Neurosurgical Clinic, AOUP "Paolo Giaccone", Post Graduate Residency Program in Neurologic Surgery, Department of Experimental Biomedicine and Clinical Neurosciences, School of Medicine, University of Palermo, Via del Vespro 127, 90127 Palermo, Italy.

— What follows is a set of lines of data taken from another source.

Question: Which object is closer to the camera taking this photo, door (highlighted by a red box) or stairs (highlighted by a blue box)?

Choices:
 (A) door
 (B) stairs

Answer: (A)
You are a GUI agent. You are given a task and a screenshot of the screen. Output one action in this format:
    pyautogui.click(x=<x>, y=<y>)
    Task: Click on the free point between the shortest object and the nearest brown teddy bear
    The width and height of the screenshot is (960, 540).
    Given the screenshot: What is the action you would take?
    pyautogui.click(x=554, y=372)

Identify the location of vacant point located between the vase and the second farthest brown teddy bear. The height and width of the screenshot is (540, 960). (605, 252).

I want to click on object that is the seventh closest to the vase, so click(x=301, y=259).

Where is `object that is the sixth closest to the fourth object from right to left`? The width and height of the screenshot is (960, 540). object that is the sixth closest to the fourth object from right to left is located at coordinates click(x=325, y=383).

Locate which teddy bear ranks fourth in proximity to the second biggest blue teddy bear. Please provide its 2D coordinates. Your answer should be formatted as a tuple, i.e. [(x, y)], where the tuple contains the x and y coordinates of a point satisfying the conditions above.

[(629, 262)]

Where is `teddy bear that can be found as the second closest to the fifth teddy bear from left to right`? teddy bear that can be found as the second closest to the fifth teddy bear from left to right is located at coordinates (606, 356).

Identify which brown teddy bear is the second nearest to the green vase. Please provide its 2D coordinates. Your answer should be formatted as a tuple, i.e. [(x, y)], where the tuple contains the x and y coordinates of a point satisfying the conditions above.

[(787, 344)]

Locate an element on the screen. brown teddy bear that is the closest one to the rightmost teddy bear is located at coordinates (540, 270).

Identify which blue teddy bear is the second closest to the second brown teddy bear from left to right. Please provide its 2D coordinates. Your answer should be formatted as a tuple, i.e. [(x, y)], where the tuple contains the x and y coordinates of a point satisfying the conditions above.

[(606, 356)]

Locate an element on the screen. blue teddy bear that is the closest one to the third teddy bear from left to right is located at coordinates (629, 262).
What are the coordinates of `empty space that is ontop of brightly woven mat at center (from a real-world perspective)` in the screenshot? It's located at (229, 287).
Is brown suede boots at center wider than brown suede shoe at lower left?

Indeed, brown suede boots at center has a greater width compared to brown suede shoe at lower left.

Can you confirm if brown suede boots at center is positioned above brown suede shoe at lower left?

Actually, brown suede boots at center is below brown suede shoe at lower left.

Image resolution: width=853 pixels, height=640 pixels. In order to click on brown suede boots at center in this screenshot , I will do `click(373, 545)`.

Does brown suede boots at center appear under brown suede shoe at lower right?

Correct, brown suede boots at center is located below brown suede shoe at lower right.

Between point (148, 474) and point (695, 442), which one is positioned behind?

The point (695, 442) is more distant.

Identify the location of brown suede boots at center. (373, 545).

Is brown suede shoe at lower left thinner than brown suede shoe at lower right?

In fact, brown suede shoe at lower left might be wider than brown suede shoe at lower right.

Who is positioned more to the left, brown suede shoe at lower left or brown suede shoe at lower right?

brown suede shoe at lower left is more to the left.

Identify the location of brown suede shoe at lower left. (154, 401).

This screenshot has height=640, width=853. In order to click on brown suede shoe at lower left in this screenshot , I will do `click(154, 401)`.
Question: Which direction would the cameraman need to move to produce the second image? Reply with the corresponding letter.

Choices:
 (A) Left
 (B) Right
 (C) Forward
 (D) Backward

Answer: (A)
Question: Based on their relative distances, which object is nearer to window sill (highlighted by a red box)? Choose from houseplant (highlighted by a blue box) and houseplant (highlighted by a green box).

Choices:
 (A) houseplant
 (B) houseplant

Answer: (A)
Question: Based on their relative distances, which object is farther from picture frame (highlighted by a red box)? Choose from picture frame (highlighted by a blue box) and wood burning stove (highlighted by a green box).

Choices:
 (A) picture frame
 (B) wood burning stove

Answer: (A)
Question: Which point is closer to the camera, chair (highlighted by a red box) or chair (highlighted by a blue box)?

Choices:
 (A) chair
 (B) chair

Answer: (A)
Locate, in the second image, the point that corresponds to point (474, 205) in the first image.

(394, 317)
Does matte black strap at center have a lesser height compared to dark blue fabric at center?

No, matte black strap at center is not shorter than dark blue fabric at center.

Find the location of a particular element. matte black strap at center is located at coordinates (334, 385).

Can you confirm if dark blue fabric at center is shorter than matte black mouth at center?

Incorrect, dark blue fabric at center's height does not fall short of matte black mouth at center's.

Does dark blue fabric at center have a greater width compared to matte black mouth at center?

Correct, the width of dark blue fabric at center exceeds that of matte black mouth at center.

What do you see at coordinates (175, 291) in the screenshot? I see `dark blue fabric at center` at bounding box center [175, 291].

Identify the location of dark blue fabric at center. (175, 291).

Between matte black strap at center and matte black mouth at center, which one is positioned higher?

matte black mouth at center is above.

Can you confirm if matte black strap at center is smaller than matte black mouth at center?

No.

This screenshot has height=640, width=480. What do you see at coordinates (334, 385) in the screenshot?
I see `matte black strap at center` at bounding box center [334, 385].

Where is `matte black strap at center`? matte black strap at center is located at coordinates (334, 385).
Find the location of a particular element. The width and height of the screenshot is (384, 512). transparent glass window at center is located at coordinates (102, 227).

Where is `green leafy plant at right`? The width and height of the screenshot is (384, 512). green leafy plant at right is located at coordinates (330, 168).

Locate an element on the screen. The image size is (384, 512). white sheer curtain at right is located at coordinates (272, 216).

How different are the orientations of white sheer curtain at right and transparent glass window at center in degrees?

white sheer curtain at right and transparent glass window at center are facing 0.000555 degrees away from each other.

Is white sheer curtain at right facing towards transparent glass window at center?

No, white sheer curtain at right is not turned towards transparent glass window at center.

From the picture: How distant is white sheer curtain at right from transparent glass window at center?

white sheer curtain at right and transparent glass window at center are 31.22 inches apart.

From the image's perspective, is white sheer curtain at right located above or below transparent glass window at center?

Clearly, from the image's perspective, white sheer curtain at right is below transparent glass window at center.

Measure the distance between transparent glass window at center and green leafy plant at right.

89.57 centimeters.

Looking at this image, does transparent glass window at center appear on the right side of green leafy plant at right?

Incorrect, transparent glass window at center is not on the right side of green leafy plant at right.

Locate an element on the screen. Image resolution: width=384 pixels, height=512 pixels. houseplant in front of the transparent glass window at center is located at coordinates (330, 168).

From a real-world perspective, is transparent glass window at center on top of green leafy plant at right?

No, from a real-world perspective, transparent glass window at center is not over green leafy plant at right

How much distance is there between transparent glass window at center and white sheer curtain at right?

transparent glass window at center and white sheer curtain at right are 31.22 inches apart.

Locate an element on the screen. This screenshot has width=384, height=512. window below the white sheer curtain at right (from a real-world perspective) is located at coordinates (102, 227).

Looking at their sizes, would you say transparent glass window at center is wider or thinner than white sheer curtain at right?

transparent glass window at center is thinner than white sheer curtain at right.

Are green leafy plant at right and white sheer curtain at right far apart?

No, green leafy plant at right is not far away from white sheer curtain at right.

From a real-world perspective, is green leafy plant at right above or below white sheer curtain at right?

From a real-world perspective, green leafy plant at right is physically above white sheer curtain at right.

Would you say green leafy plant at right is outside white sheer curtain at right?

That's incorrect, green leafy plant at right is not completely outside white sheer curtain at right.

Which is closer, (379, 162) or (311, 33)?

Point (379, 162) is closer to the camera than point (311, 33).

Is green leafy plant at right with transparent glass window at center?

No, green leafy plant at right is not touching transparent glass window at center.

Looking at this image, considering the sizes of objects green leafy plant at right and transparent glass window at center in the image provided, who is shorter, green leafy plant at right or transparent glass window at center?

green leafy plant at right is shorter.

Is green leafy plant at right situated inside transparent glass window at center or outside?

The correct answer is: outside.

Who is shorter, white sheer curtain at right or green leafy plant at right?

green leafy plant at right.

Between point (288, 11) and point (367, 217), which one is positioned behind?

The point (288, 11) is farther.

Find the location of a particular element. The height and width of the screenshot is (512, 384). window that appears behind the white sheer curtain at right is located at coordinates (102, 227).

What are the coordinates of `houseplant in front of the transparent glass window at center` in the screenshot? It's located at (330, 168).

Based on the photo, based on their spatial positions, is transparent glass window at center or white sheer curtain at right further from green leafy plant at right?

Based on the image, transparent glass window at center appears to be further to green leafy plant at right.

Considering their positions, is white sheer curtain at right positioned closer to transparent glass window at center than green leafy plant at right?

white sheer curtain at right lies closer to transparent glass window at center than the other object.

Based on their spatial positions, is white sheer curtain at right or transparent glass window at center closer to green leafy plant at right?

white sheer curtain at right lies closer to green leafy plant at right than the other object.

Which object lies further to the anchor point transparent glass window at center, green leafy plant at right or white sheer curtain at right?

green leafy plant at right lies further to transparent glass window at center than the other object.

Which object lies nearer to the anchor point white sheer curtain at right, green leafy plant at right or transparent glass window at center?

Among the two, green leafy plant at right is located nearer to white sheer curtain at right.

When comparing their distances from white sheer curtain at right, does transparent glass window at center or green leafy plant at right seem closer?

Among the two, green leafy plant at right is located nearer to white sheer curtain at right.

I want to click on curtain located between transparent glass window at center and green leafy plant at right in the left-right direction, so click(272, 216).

Department of Neurosurgery, Fondazione Policlinico Agostino Gemelli IRCCS, Largo Agostino Gemelli 8, 00168 Rome, Italy.

出版信息

J Clin Med. 2024 Aug 26;13(17):5052. doi: 10.3390/jcm13175052.

Abstract

Clival chordomas represent a rare but clinically significant subset of skull base tumors, characterized by a locally aggressive nature and a location in proximity to vital neurovascular structures. Surgical resection, often combined with adjuvant therapies, remains the cornerstone of clival chordoma treatment, and various approaches and techniques have evolved to maximize tumor removal while preserving neurological function. Recent advancements in skull base surgery, imaging, and adjuvant therapies have improved outcomes by reducing morbidity and thus enhancing long-term survival. We have conducted a systematic review on PubMed/Medline following PRISMA guidelines regarding indications, the extent of resection (EOR), and complication rates. Then, we present three illustrative cases from our personal experience, which started 25 years ago with CVJ instrumentation procedures and 15 years ago with anterior decompressive transmucosal procedures performed with the aid of an operative microscope, an endoscope, and neuroradiological monitoring. Traditionally, the transoral approach (TOA) is the most frequently used corridor for accessing the lower clivus and the anterior craniovertebral junction (CVJ), without the need to mobilize or retract neural structures; however, it is associated with a high rate of complications. The endonasal approach (EEA) provides access to the anterior CVJ as well as to the lower, middle, and superior clivus, decreasing airway and swallowing morbidity, preserving palatal function, decreasing postoperative pain, and reducing the incidence of tracheostomy. The submandibular retropharyngeal approach (SRA) allows unique access to certain cervical chordomas, which is better suited when the lesion is located below the clivus and in the midline.

摘要

斜坡脊索瘤是一种罕见但具有临床意义的颅底肿瘤亚型,其特点是具有局部侵袭性,且位于重要神经血管结构附近。手术切除通常联合辅助治疗,仍然是斜坡脊索瘤治疗的基石,并且已经发展出各种方法和技术,以在保留神经功能的同时最大限度地切除肿瘤。颅底手术、影像学和辅助治疗方面的最新进展通过降低发病率从而提高了长期生存率,改善了治疗效果。我们按照PRISMA指南在PubMed/Medline上对有关适应症、切除范围(EOR)和并发症发生率进行了系统综述。然后,我们介绍了来自我们个人经验的三个典型病例,这些病例始于25年前的颅颈交界区(CVJ)器械操作程序,以及15年前借助手术显微镜、内窥镜和神经放射学监测进行的前路减压经粘膜手术。传统上,经口入路(TOA)是进入下斜坡和前颅颈交界区(CVJ)最常用的通道,无需移动或牵拉神经结构;然而,它与高并发症发生率相关。鼻内镜入路(EEA)可进入前颅颈交界区以及下、中、上斜坡,降低气道和吞咽并发症,保留腭功能,减轻术后疼痛,并降低气管切开术的发生率。下颌下咽后入路(SRA)可独特地进入某些颈椎脊索瘤,当病变位于斜坡下方且在中线时更适用。